Yuan Gao came a long way to study at the ESTEEM program at Notre Dame.
Originally from Fuxin city in northeast China, known for its abundance of mineral resources, notably coal and agate, Gao received his undergraduate degree in engineering from the prestigious Tsinghua University in Beijing.
After university, Gao found a position with Accenture, the international business intelligence firm. In his four years with Accenture, he worked with clients on consulting jobs and managed Accenture’s Enterprise Resource Planning information system. Gao says the opportunity with Accenture allowed him to travel China and southeast Asia extensively, and experience high-stakes work for important clients.
While Gao loved the work at Accenture, it piqued an interest in him: to learn more about business. Gao wanted to be able to see the big picture of a business, and understand the mechanisms that really make it tick, from the ground up.
In short: he wanted to learn the skills of a successful entrepreneur.
Gao came across ESTEEM after a simple internet search. After the application and acceptance, Gao made his way to Indiana to begin a daunting task: a new level of education in a new country. He has loved the experience so far.

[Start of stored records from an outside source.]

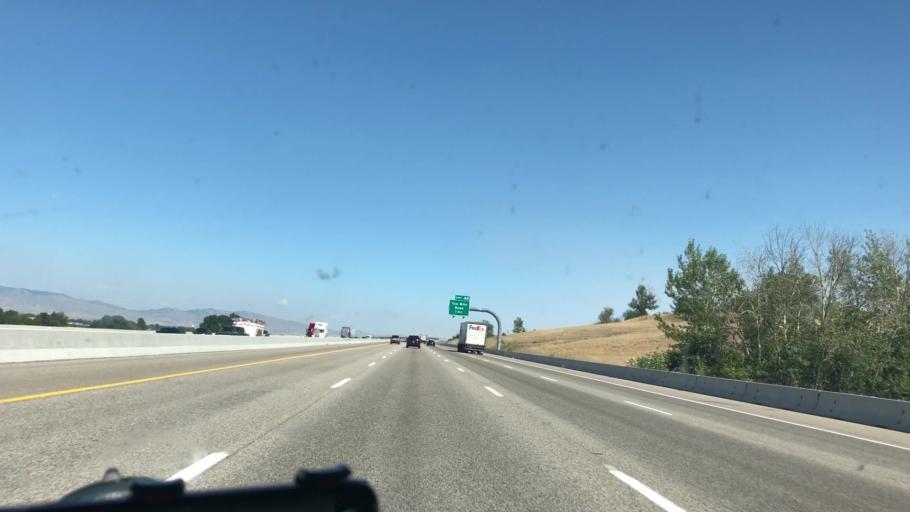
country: US
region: Idaho
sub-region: Ada County
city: Meridian
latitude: 43.5959
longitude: -116.4643
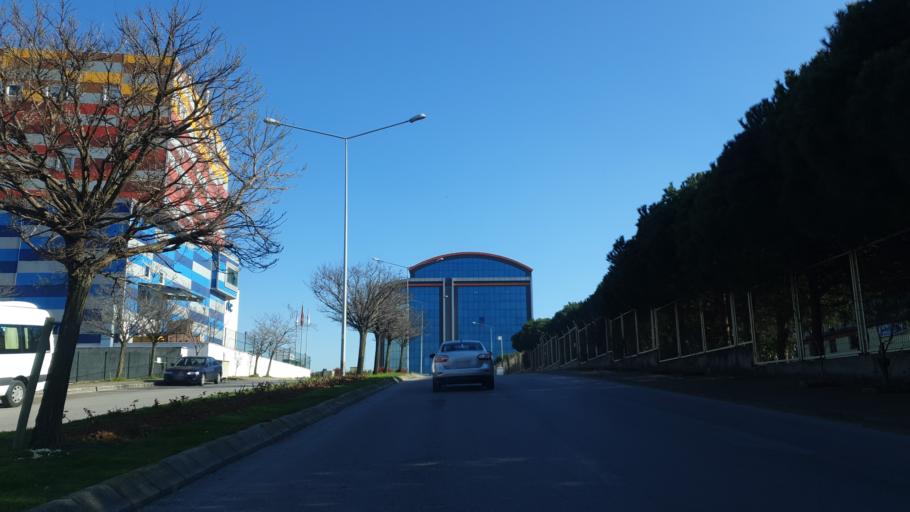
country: TR
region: Kocaeli
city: Balcik
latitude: 40.8765
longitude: 29.3722
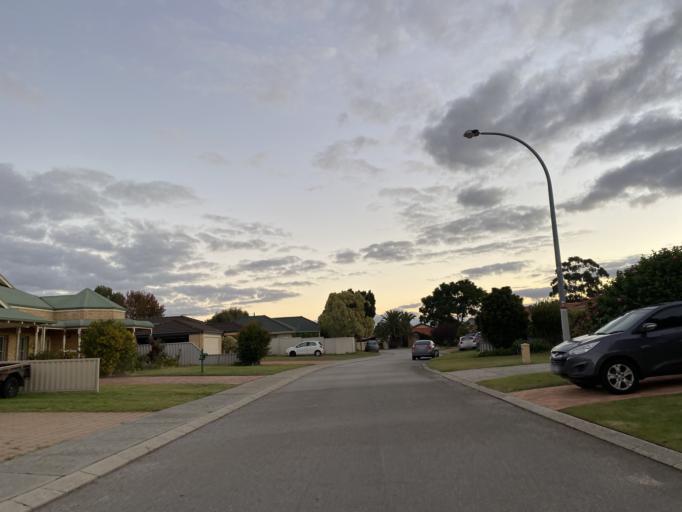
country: AU
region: Western Australia
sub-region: Belmont
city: Kewdale
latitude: -31.9888
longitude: 115.9920
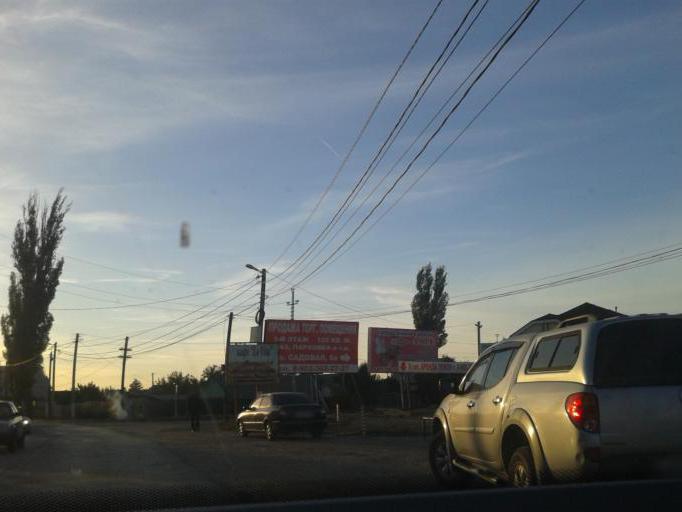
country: RU
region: Volgograd
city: Krasnoslobodsk
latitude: 48.7076
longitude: 44.5885
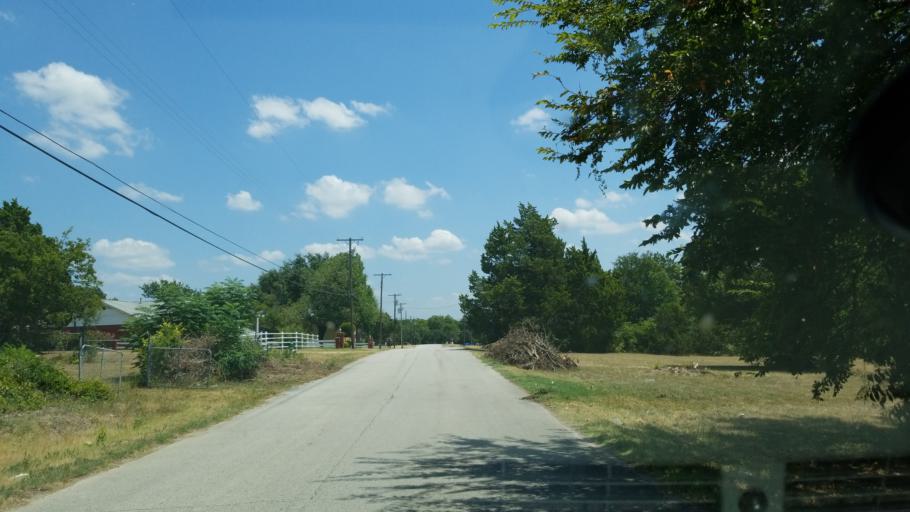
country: US
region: Texas
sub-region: Dallas County
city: Duncanville
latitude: 32.6719
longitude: -96.8942
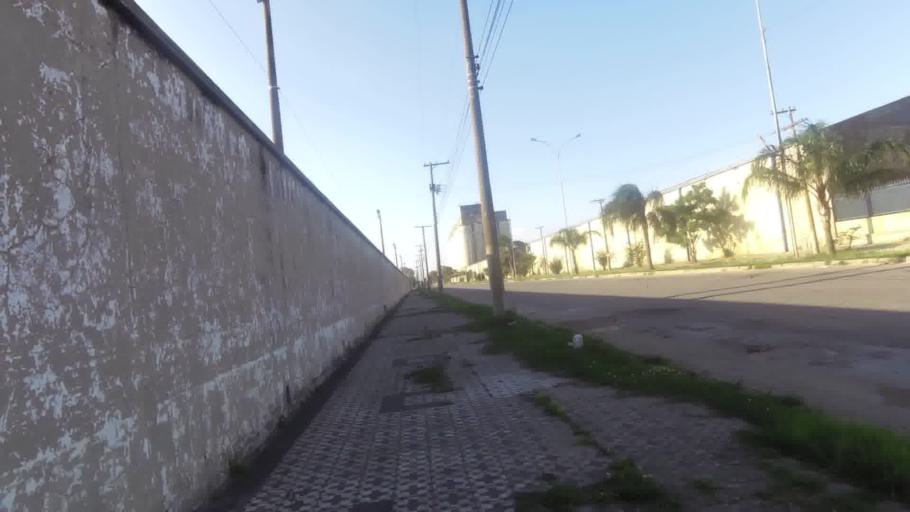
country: BR
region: Rio Grande do Sul
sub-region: Rio Grande
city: Rio Grande
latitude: -32.0385
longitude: -52.0780
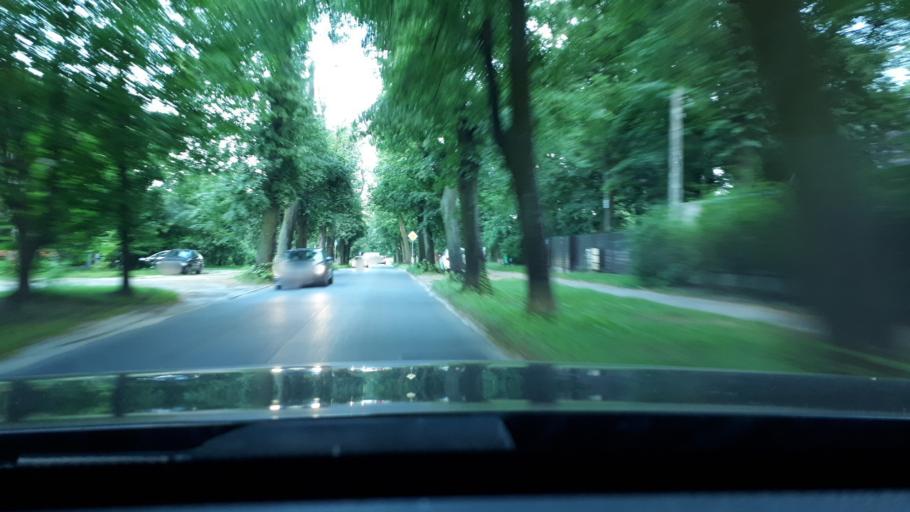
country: PL
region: Masovian Voivodeship
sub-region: Powiat pruszkowski
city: Komorow
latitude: 52.1454
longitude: 20.8243
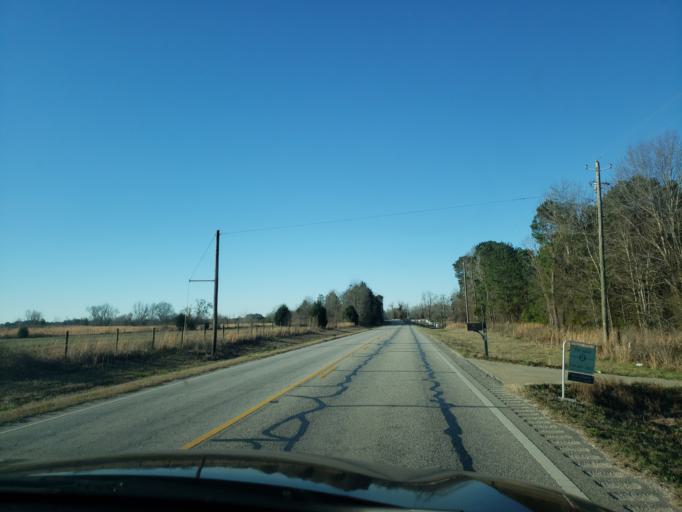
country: US
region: Alabama
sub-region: Macon County
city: Tuskegee
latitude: 32.5837
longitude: -85.6510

“It is a great experience to live in such a different country,” Gao says. “Different language, different food, and different culture.” The transition wasn’t without problems however — he says that he was surprised by how inconvenient it is to try to live in the States without a car.

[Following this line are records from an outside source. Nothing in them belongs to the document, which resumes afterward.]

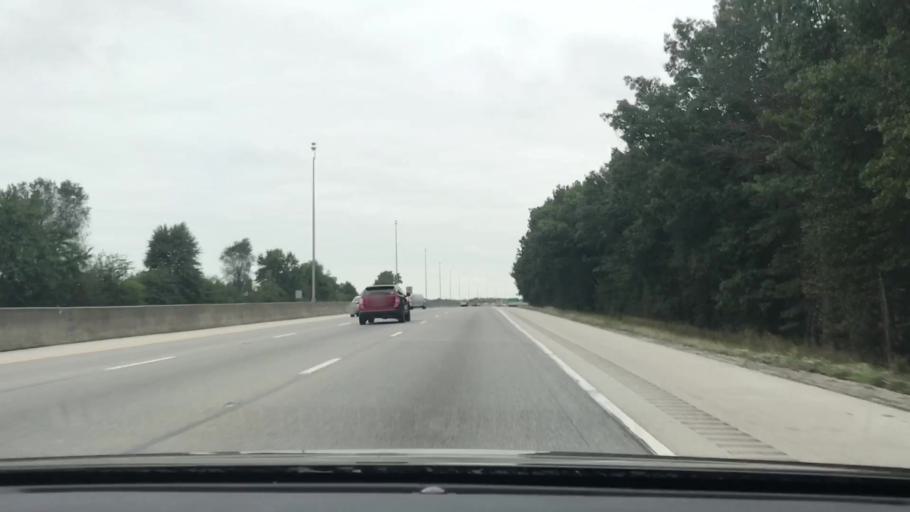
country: US
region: Kentucky
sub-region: Warren County
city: Plano
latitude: 36.8957
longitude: -86.4391
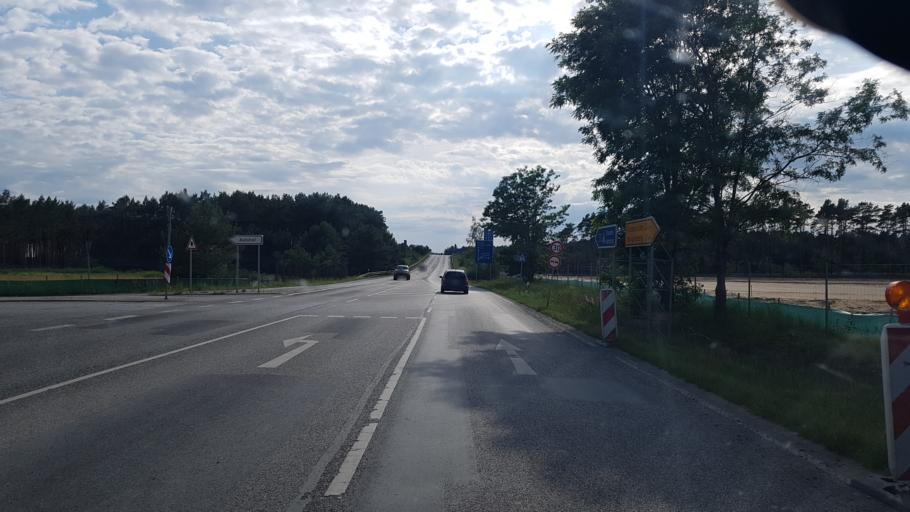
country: DE
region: Brandenburg
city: Grunheide
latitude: 52.3899
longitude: 13.7914
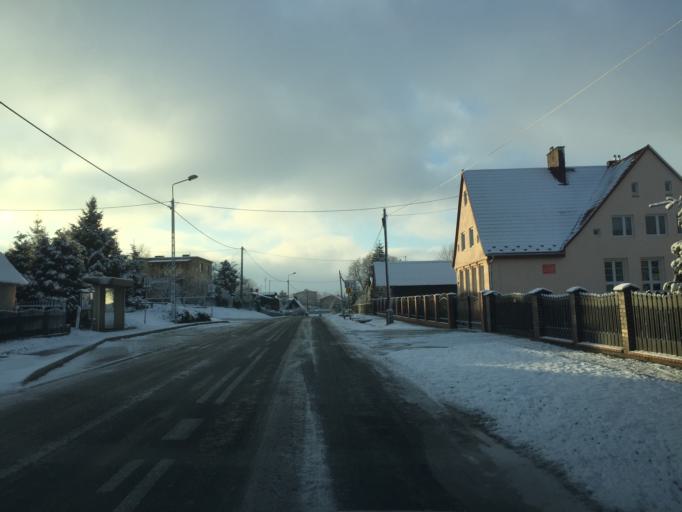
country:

However, Gao says that the ESTEEM program, particularly his professors and classmates, help smooth the momentary difficulties.
“My favorite part of being in the ESTEEM program is the opportunity to work with my advisors on my thesis project,” says Gao. The work he’s doing with Prof. Nitesh Chawla (Department of Computer Science and Engineering) and Prof. Kasturi Haldar (Department of Biological Sciences) has been the highlight of his experience.
For his thesis project, Gao has the opportunity to work on evaluating the commercialization of the Rare Health Exchange (RHE), a collaborative effort of undergraduate students at the University of Notre Dame, which empowers the rare disease patient community through personalized healthcare record management services and the aggregation of medical information in a secure database. RHE creates secure electronic copies and clinical summaries of patients’ medical records, establishes the natural histories and clinical outcomes for rare diseases, and helps connect patients with each other.
This work with real, living people excites Gao. When asked what he would tell a prospective student to get them interested in ESTEEM, he cited the hands-on approach of the ESTEEM program. “Trips to startups and the interesting dialogues with entrepreneurs” are just a few of the real-world experiences that stand out.
Like all ESTEEM students, Gao’s work in real-world business situations can only pay dividends. And for this particular student, who has travelled so far, immersed himself in a culture entirely foreign to him and prospered at ESTEEM in spite of any obstacles, the unique experience gained has been well worth it.